バイオガスの固体酸化物形燃料電池(以下、SOFC) 導入で事業効率化、工学院大学がベトナムで実施

エビの養殖が急拡大したベトナムでは、その過程で発生するバイオマス廃棄物が大きな社会課題となっている。そうした中、バイオマス廃棄物を効率よく電力に変換して利活用する新たなシステムの実証研究がスタートした。クリーンかつ養殖生産量の最大化を目指す新たな取り組みを紹介する。

エビ養殖システムで社会課題を解消へ

年間貿易額は24兆円以上(2021年)に上り、日本の貿易総額の約15%を占めるなど関係の深いASEAN諸国。

近年は経済発展と人口増加が目覚ましく、今後のさらなる発展が期待される半面、それらを支えるために化石燃料の需要が増加しているのが実情だ。
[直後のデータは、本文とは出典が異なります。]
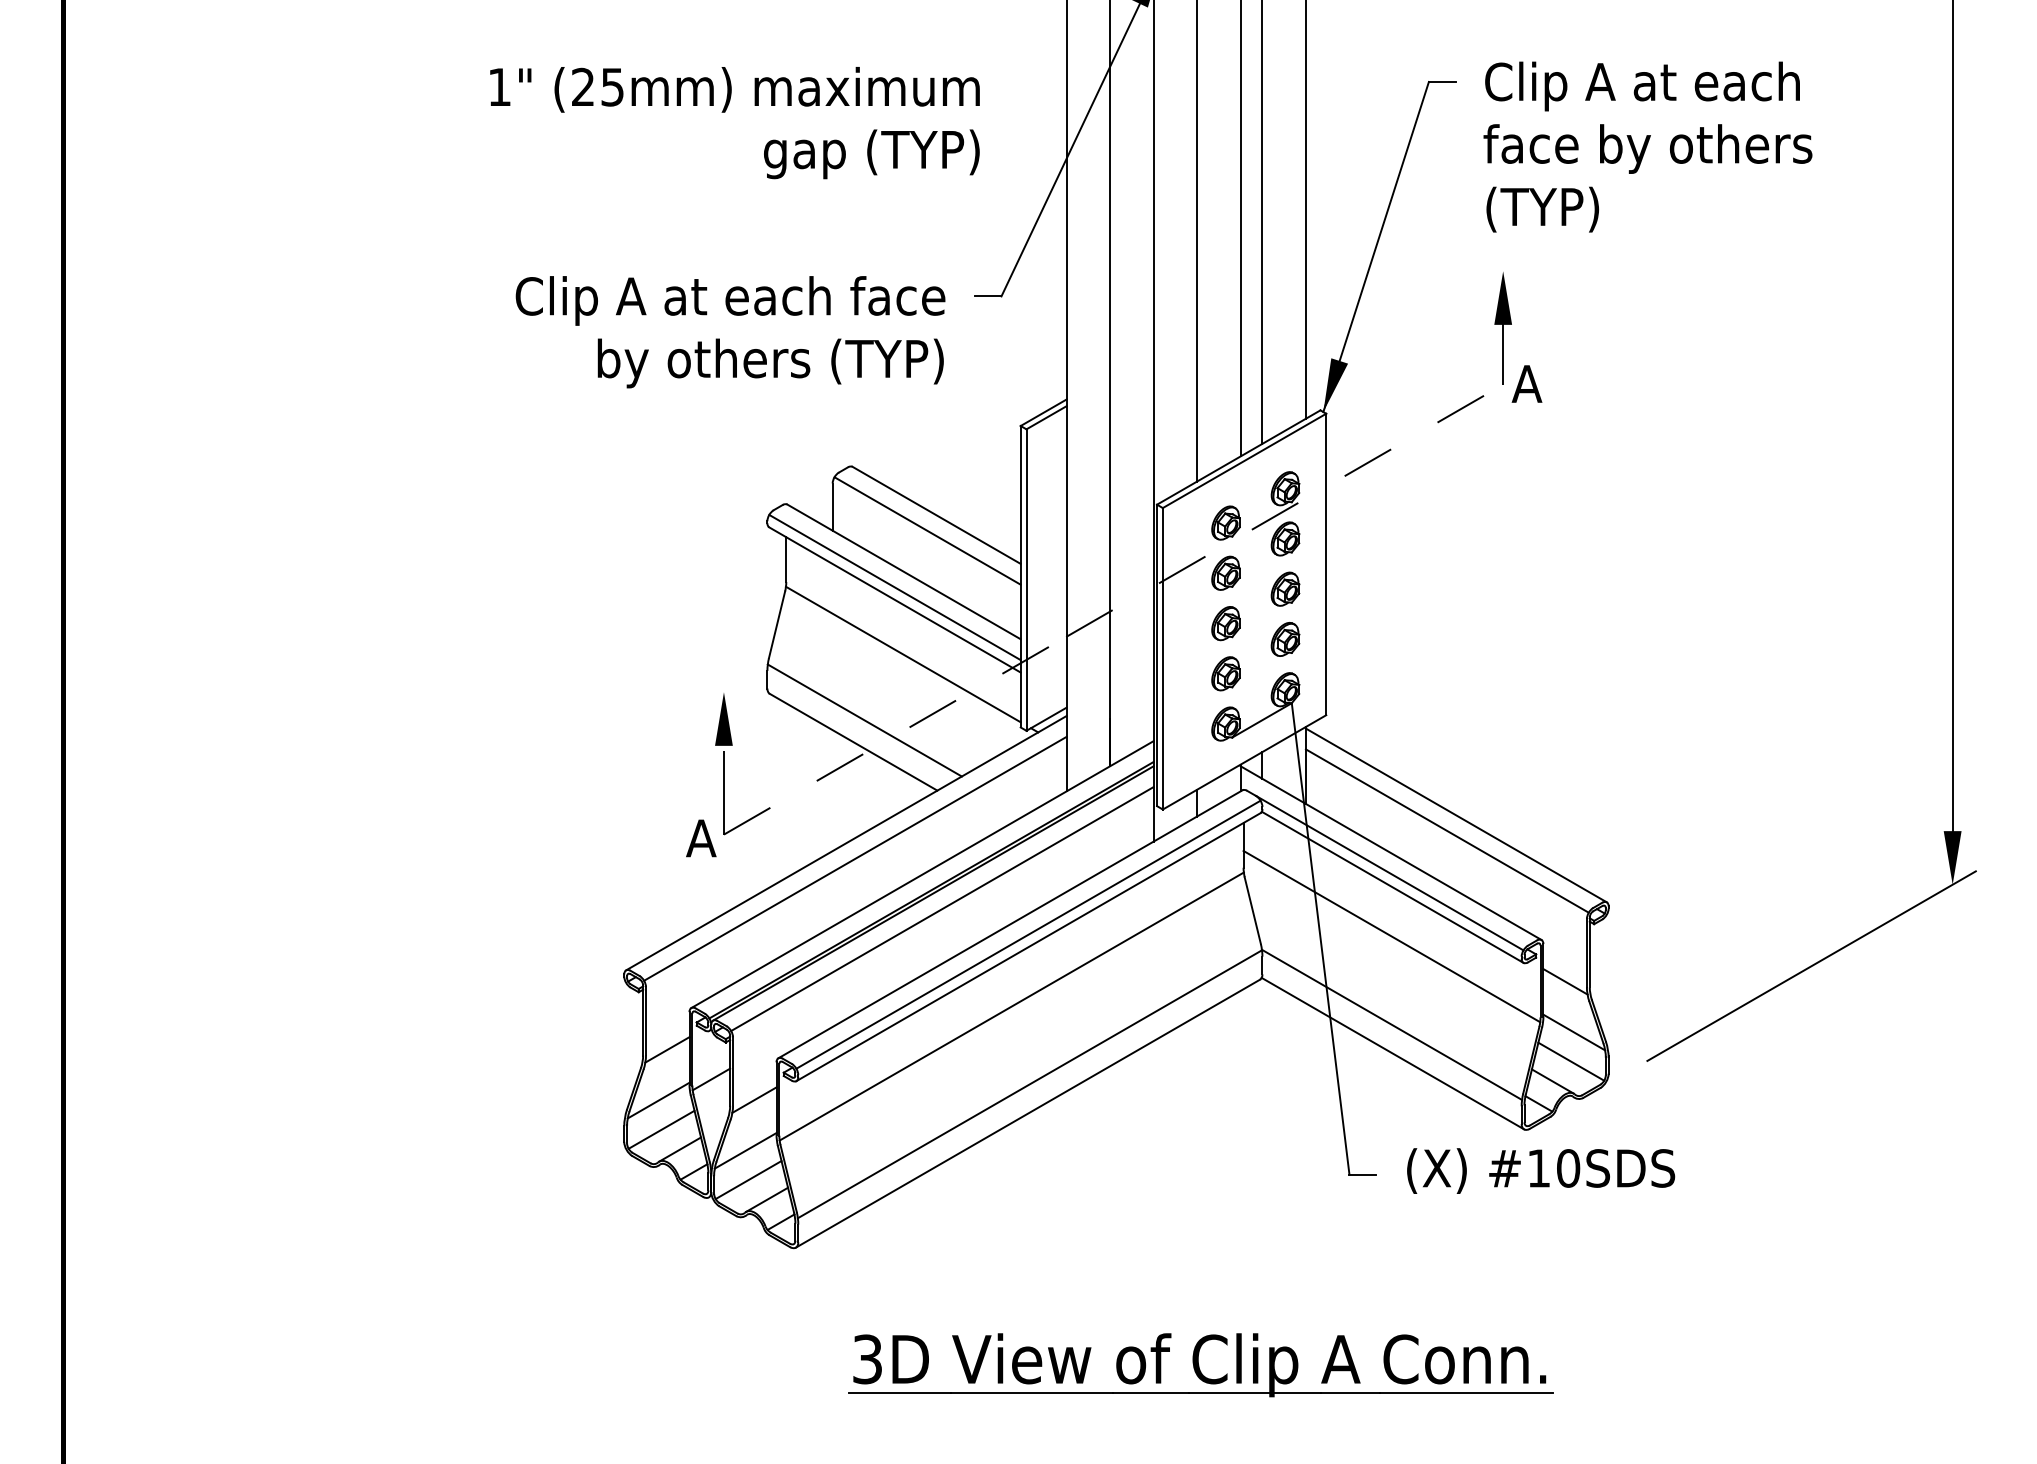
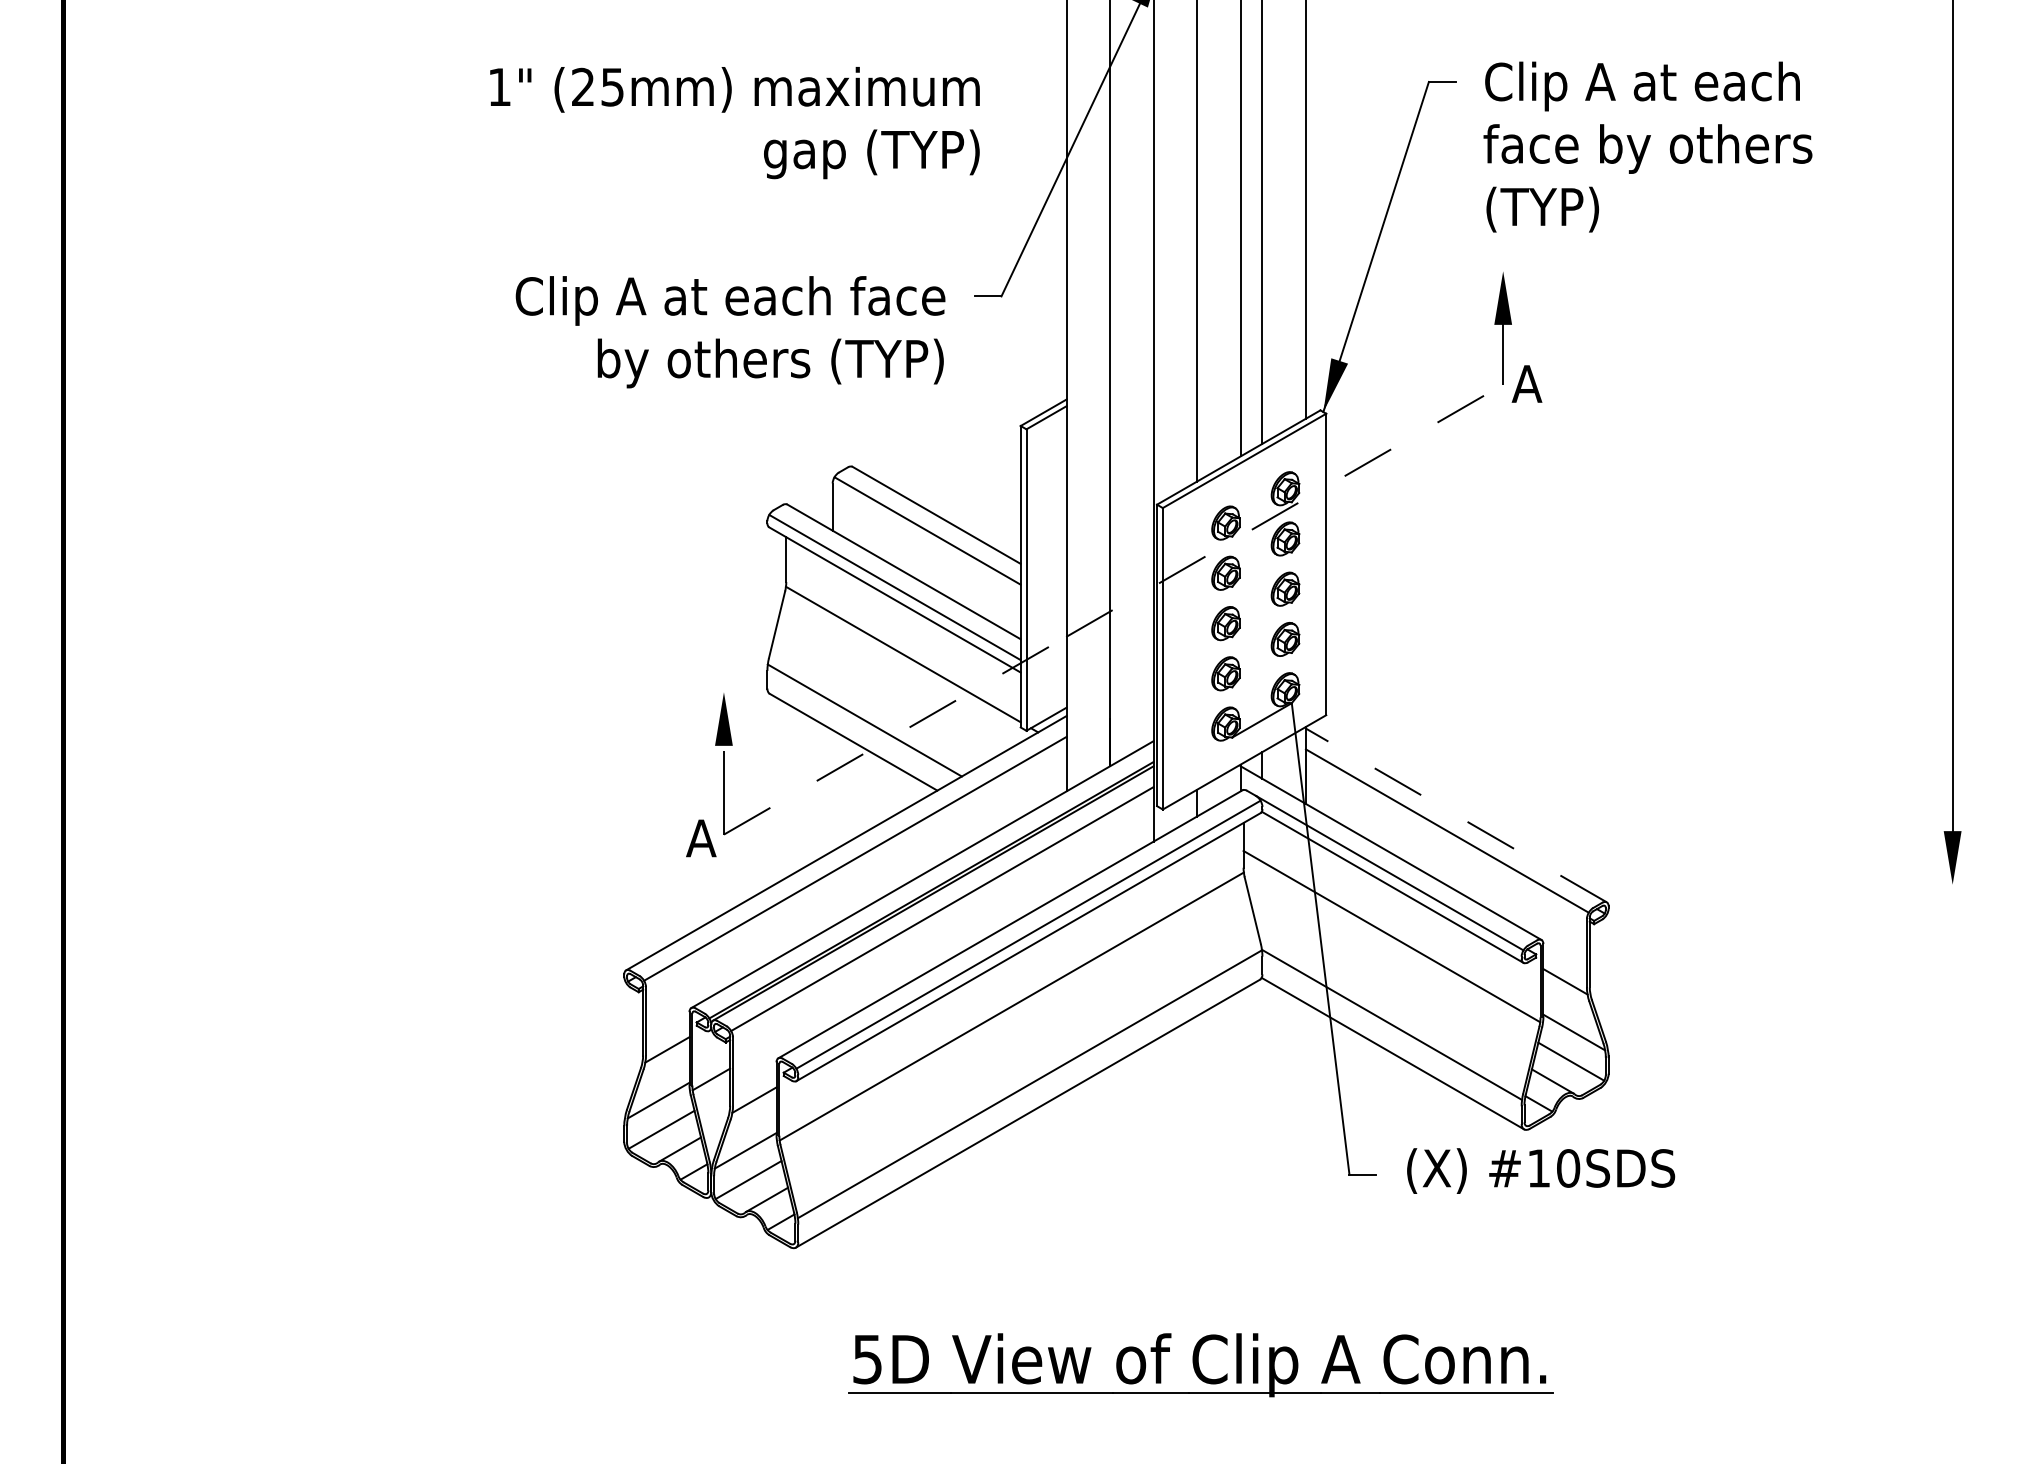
line at (1456, 815): solid -> dashed
line at (1811, 965): present -> none
text at (867, 1358): 3D -> 5D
また、経済活動に伴う廃棄物処理も課題とされ、特にベトナムの農業・水産養殖の中心地であるメコンデルタ地域では、農業残渣(ざんさ/稲わら、バガス=サトウキビを圧縮した後の搾りカス、レモングラス廃材など)や水産養殖池から排出される汚泥などのバイオマス廃棄物が社会課題として顕在化。SDGsの観点からも解決策の早期確立が求められている。

そうした中、2022年11月より工学院大学 先進工学部機械理工学科の白鳥祐介教授が、ベトナム・ティエンザン省にある養殖場で世界初となるバイオガスで作動するSOFCとIoTを用いたエビ養殖システムの実証研究を開始した。

2022年11月3日にベトナムで行われた実施者間による科学技術共同契約(ST)に関する署名式の様子

画像提供:工学院大学

なお今回の実証実験は、国立研究開発法人 新エネルギー・産業技術総合開発機構(NEDO)の支援を受けた国際プロジェクト「地域のバイオマスを利用した省エネ型エビ養殖システム高度化実証研究(ベトナム)」の下で実施される。

バイオガスから高効率発電を可能にするSOFC

実証研究で使用されるエビ養殖システムは、バイオガスSOFCによる再生可能エネルギー由来のグリーン電力供給と、IoT水管理によるエビ増産システムが統合された循環型システムだ。

バイオガスで作動するSOFCとIoTセンサーの2つを組み合わせた世界初のエビ養殖システムの概要図

画像提供:工学院大学

グリーン電力供給の核を成すSOFCとは、セラミックス材料から成る高温作動(700~900℃)の燃料電池で、発電効率は数kWレベルの小規模発電でも約50%と極めて高い。

その特徴から、バイオガスを利用したオンサイト発電(敷地内に再生可能エネルギー電源を設置し、自家消費するモデル)技術として注目されている。

エビ養殖システムは、まず地域の未利用バイオマス(レモングラスの葉)とエビ養殖汚泥を樹脂製のメタン発酵槽に投入してバイオガスを製造。このバイオガスをSOFCに供給して高効率発電を行うことで、エビの育成に必要となる養殖池への空気供給の電力源としてグリーン電力の利用を目指す。

一方のエビ増産システムは、IoTによる養殖池の水質や養殖関連機器の常時監視・調整と、微細な気泡で溶存酸素濃度を高めるマイクロバブルディフューザーによって、エビの生存率・成長率を引き上げて養殖生産量の最大化を狙う。

エビ養殖システムが設置される養殖場

今回の取り組みについて白鳥教授は「養殖汚泥とバイオマス廃棄物で、発電とIoTを用いた制御によるエビ養殖の掛け合わせ実証研究は世界で初めてです。これによりバイオマス廃棄物を効率よく電力に変換し、利活用する仕組みが確立されれば、地域の持続的発展に貢献できるはずです」と語る。

社会課題を解消し、持続可能なエビ養殖システムの確立を目指す今回の実証研究の成功に期待したい。